The Greens lobby in Europe says that the aggressive campaign to have African countries accept GM foods, even though their safety was questionable, was part of a conspiracy to cripple the ability of poor countries to feed themselves. 

"This conspiracy has taken the form of the introduction of GM seeds," said Ms Christine Andela, a delegate from Cameroon at the Nairobi summit. "Propagated by gene giants, Monsanto, Syngenta, Dupont and Bayer," she said, "such seeds are fast reducing Africa’s genetic diversity that is crucial to food security and food sovereignty." The Greens recalled the proclamations of US Senator Hubert Humphrey at the height of the controversy surrounding the US' GM food aid to Zambia. Humphrey said: "–to get people to lean on you and be dependent on you in terms of their co-operation with you, it seems to me that food dependence would be terrific."

They hailed Zambians for rejecting GM food aid and for subjecting recommendations made by the World Bank and the IMF to a national debate. 

In July 2002, both Zambia and Zimbabwe said that in spite of a major food crisis in both countries, neither would accept GM aid (maize in particular) as part of international humanitarian assistance. 

Zimbabwe subsequently said it could accept GM food aid, provided that it was milled prior to distribution, but Zambia said in October that its total ban on the importation of GM foods would stand.

In Kenya, the US news agency said that officials ensured that the experimental GM crops remained isolated from non-modified varieties and did not make their way to the market. 

In 2001, the US donated 94,000 tonnes of maize and 19,300 tonnes of corn-soy milk to alleviate hunger in drought-stricken parts of Kenya. About one-third of the US maize crop and 80 per cent of US soybeans are grown from genetically modified seeds.

Malawi, Mozambique and Zimbabwe will accept US maize only if it is milled prior to distribution.

And even as Kenya was welcoming shipments of US soy in 2001, Ugandan Customs officials at Entebbe Airport were confiscating imports of American soy flour intended to help feed 60,000 Aids sufferers. 

The Ugandan government indicated at the time that it took the action due to concerns that the shipment might contain GM soy. The impounded commodity was eventually released on the understanding that all future shipments would conform to Ugandan labelling standards and regulations.

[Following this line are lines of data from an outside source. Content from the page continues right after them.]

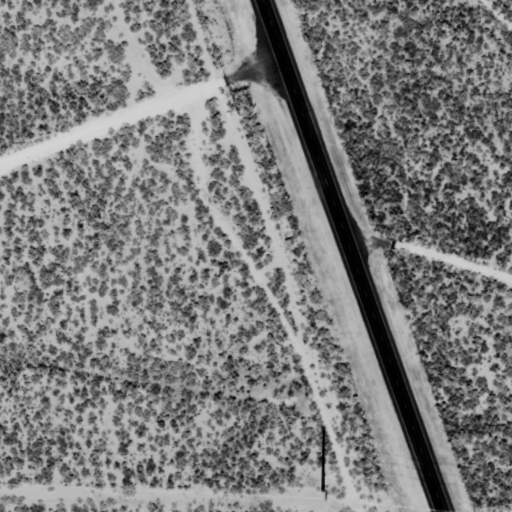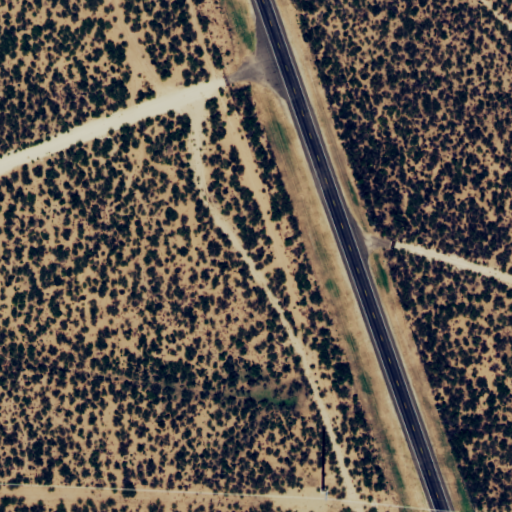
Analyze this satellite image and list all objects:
road: (95, 146)
road: (341, 256)
road: (235, 274)
power tower: (319, 488)
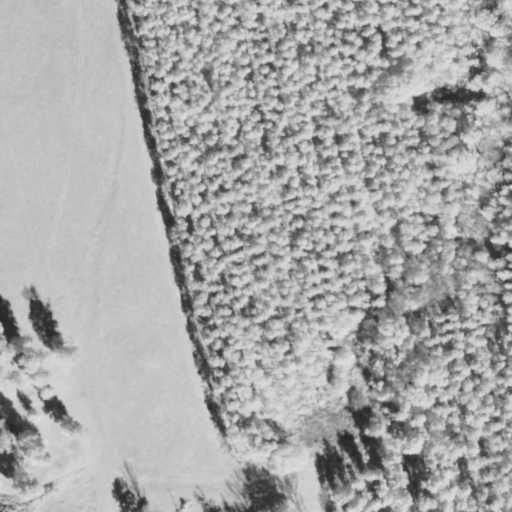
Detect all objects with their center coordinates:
building: (8, 435)
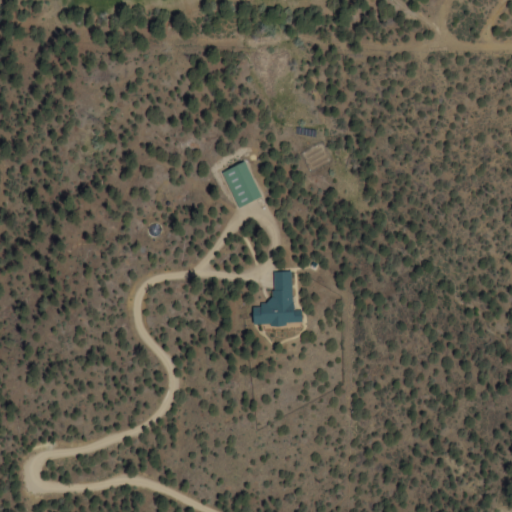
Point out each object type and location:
park: (214, 6)
building: (237, 183)
building: (274, 303)
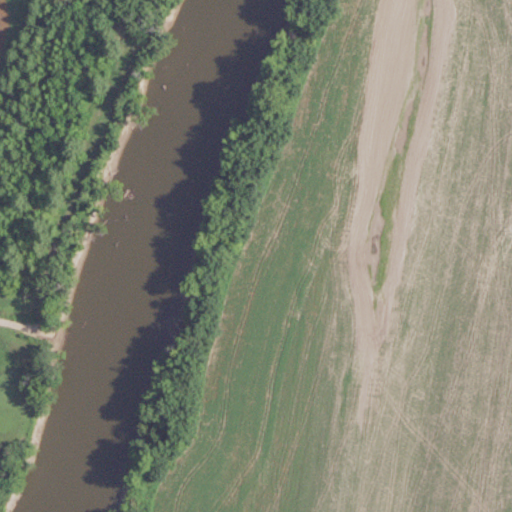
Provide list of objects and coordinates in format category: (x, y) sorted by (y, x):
river: (161, 252)
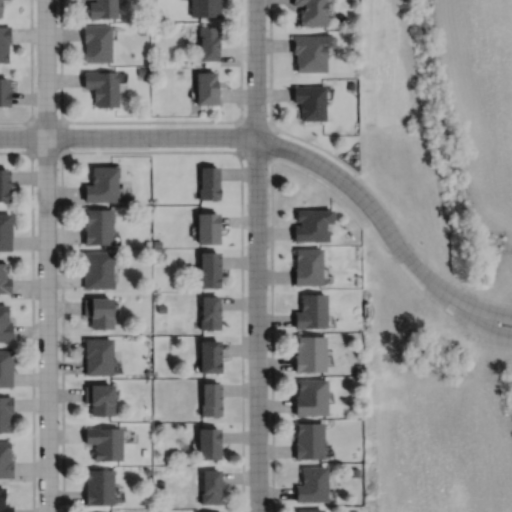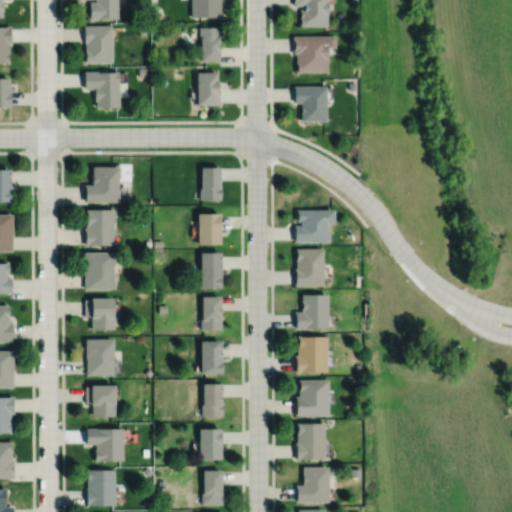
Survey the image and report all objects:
building: (204, 7)
building: (0, 8)
building: (0, 8)
building: (102, 8)
building: (204, 8)
building: (101, 9)
building: (311, 11)
building: (310, 12)
building: (146, 15)
building: (158, 16)
building: (141, 30)
building: (4, 42)
building: (4, 43)
building: (95, 43)
building: (97, 43)
building: (208, 43)
building: (208, 43)
building: (312, 51)
building: (309, 52)
building: (159, 56)
building: (141, 72)
building: (350, 85)
building: (101, 87)
building: (102, 87)
building: (206, 87)
building: (205, 88)
building: (4, 91)
building: (4, 92)
building: (310, 101)
building: (309, 102)
road: (147, 120)
road: (30, 121)
road: (254, 121)
road: (250, 137)
road: (318, 146)
road: (45, 153)
road: (254, 155)
building: (210, 181)
building: (5, 182)
building: (101, 183)
building: (209, 183)
building: (4, 184)
building: (102, 184)
road: (325, 185)
building: (312, 223)
building: (96, 225)
building: (312, 225)
building: (97, 226)
building: (208, 226)
building: (208, 227)
building: (6, 230)
building: (5, 231)
building: (147, 242)
building: (156, 242)
road: (271, 254)
road: (47, 255)
road: (256, 256)
building: (307, 265)
building: (308, 266)
building: (96, 268)
building: (210, 268)
building: (98, 269)
building: (209, 269)
building: (4, 277)
building: (4, 277)
road: (475, 304)
building: (161, 307)
building: (97, 310)
building: (311, 310)
building: (211, 311)
building: (311, 311)
building: (98, 312)
building: (210, 312)
road: (32, 317)
road: (472, 318)
building: (4, 322)
building: (5, 322)
building: (309, 352)
building: (310, 353)
building: (98, 355)
building: (211, 355)
building: (98, 356)
building: (210, 356)
building: (6, 367)
building: (358, 367)
building: (6, 368)
building: (148, 371)
building: (311, 395)
building: (312, 396)
building: (99, 398)
building: (99, 399)
building: (211, 399)
building: (212, 399)
building: (5, 412)
building: (5, 414)
building: (309, 440)
building: (310, 440)
building: (104, 442)
building: (105, 442)
building: (208, 443)
building: (210, 443)
building: (144, 451)
building: (5, 459)
building: (5, 460)
building: (147, 470)
building: (354, 471)
building: (312, 484)
building: (313, 484)
building: (99, 486)
building: (212, 486)
building: (99, 487)
building: (211, 487)
building: (4, 502)
building: (3, 503)
road: (150, 507)
building: (309, 510)
building: (311, 510)
building: (353, 511)
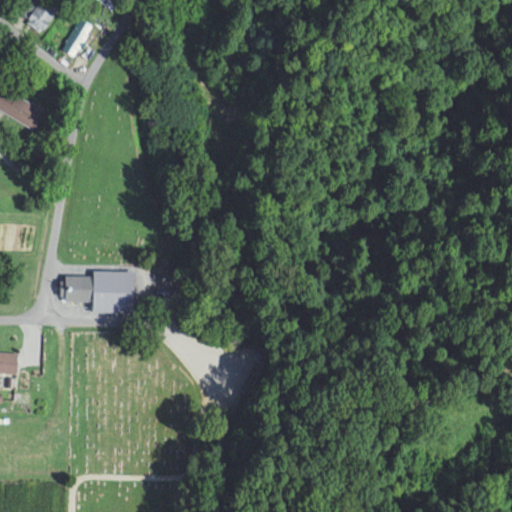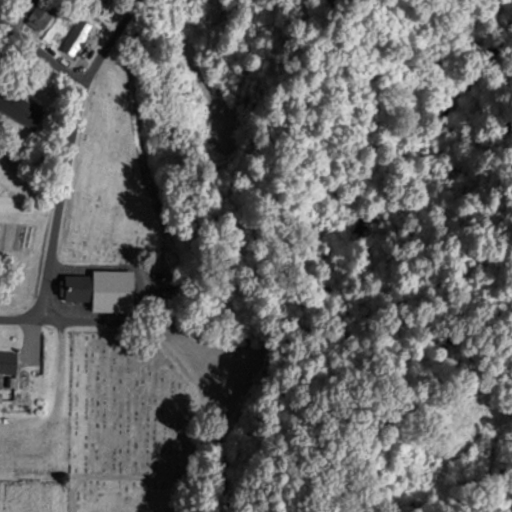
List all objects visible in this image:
building: (107, 2)
building: (37, 12)
building: (76, 36)
road: (41, 52)
building: (19, 107)
road: (67, 150)
park: (115, 174)
building: (102, 288)
road: (124, 318)
building: (8, 361)
park: (466, 412)
park: (129, 424)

Many respected research institutes, including the UN Food and Agriculture Organisation, say there is no evidence that GM food is harmful to human health or to the environment. Government monitoring agencies in the US have cleared several types of GM seeds, and Americans are eating increasing quantities of foods produced through biotech methods.

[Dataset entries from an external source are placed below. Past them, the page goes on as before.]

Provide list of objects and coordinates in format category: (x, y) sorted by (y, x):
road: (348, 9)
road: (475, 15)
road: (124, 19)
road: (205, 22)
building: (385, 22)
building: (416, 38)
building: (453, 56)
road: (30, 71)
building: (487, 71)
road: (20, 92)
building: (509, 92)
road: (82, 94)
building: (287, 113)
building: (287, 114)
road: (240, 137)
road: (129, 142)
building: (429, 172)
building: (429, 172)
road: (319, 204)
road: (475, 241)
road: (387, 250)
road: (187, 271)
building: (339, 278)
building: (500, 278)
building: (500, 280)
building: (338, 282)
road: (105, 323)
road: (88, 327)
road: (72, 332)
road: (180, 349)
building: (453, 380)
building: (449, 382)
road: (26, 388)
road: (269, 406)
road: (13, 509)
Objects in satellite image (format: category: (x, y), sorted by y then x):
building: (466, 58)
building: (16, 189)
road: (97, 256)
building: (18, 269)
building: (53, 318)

But large-scale farming interests in the US are complaining about the economic damage they are suffering due to the European Union’s barriers against import of GM products. 

The agriculture lobby has urged President Bush and the US Congress to force Europe to end its five-year-old moratorium on approval of bio-engineered food. 

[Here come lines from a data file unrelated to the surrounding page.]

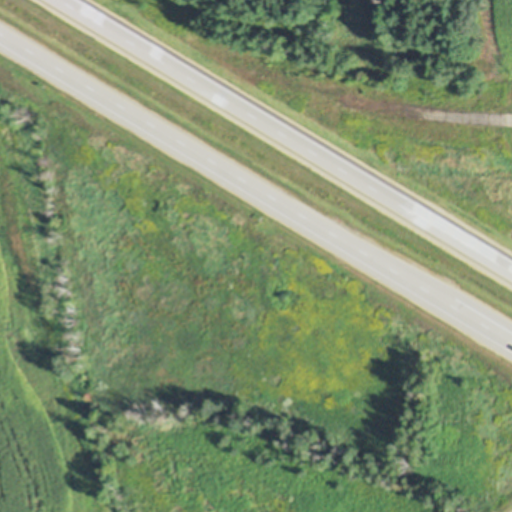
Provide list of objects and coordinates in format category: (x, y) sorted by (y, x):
road: (288, 133)
road: (255, 186)
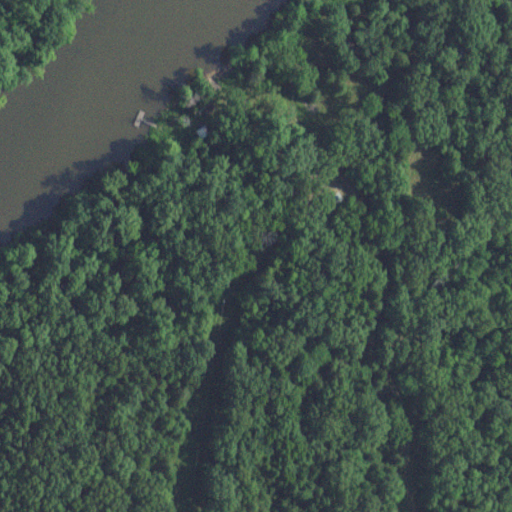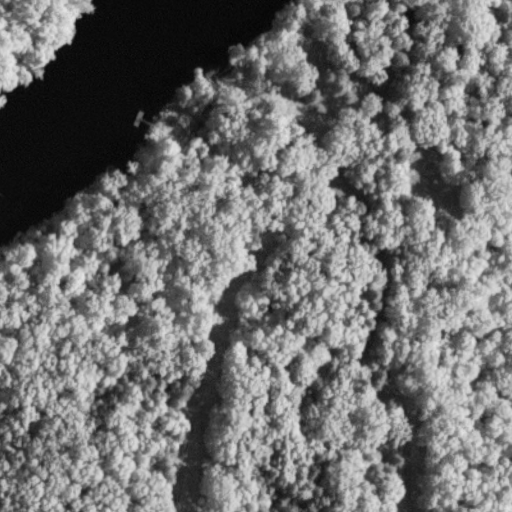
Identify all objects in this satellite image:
building: (459, 53)
road: (372, 261)
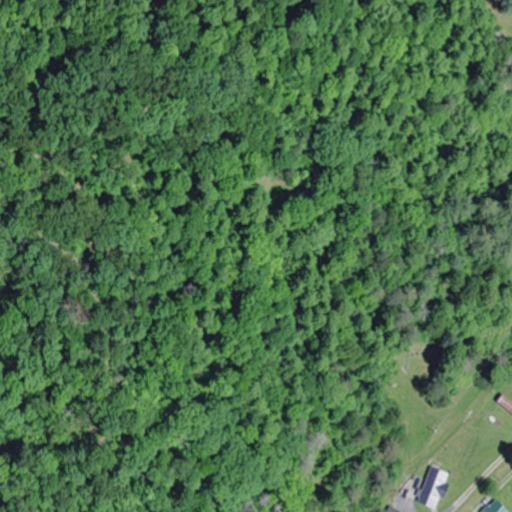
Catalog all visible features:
road: (439, 288)
building: (504, 405)
building: (429, 489)
building: (492, 507)
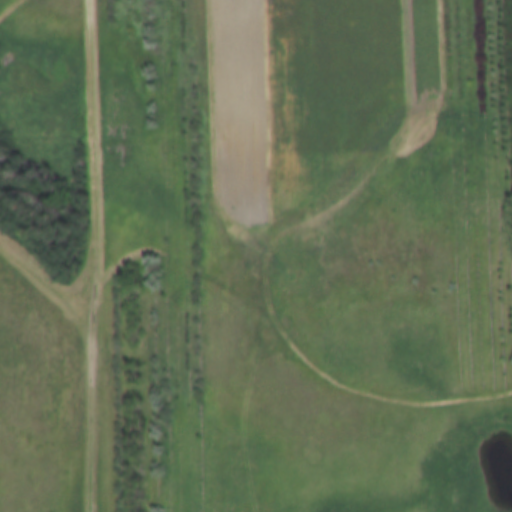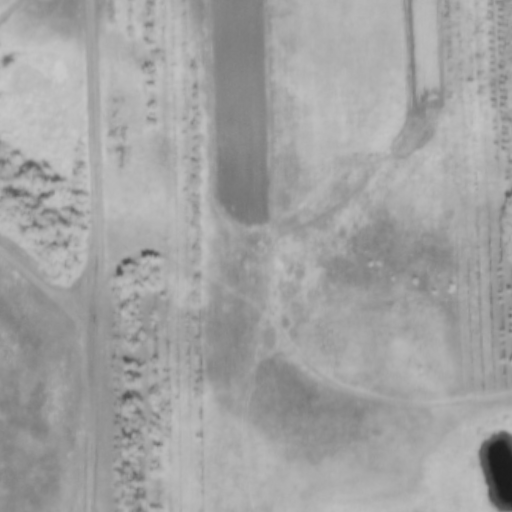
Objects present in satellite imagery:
road: (88, 255)
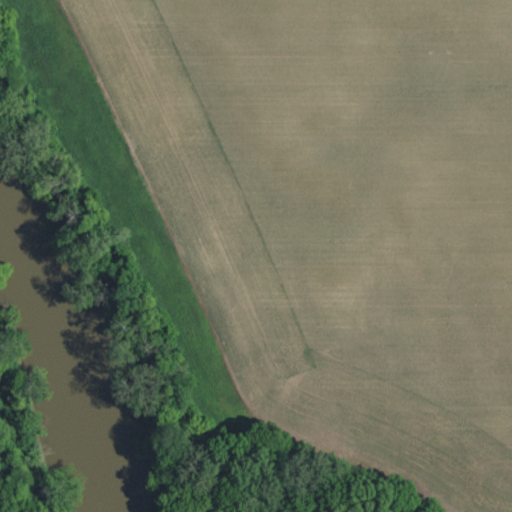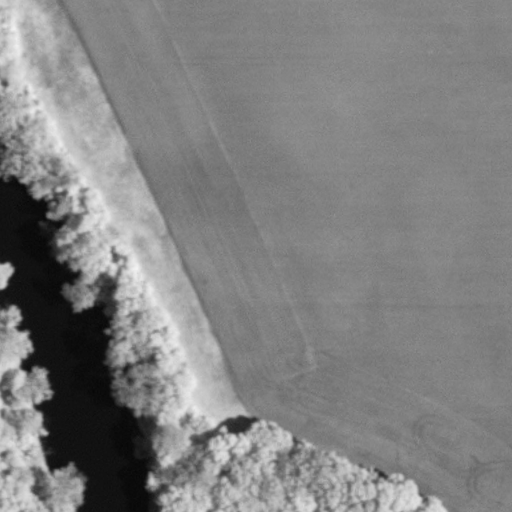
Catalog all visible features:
river: (79, 356)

At stake are not only direct US sales to European countries but also sales that American farmers could make to African and Asian nations, were it not for fears of EU retaliation against countries that accept GM imports from the US.

Washington recently filed a legal action with the World Trade Organisation, seeking an end to the EU moratorium. Twelve nations gave formal support to the US move. 

According to some reports, Kenya was expected to join the case on the side of the US, but Kenya is not included among the 12 countries that have endorsed Washington’s action.

Meanwhile, a Kenyan economist says it is time African governments accepted GMOs.

"If Americans are eating GM foods, why should Africans die of hunger even in cases where donors have made the same food available to them?" posed Dr Dingu'ri Mwaniki, a World Bank consultant who is also the managing director of Coda Consulting Group.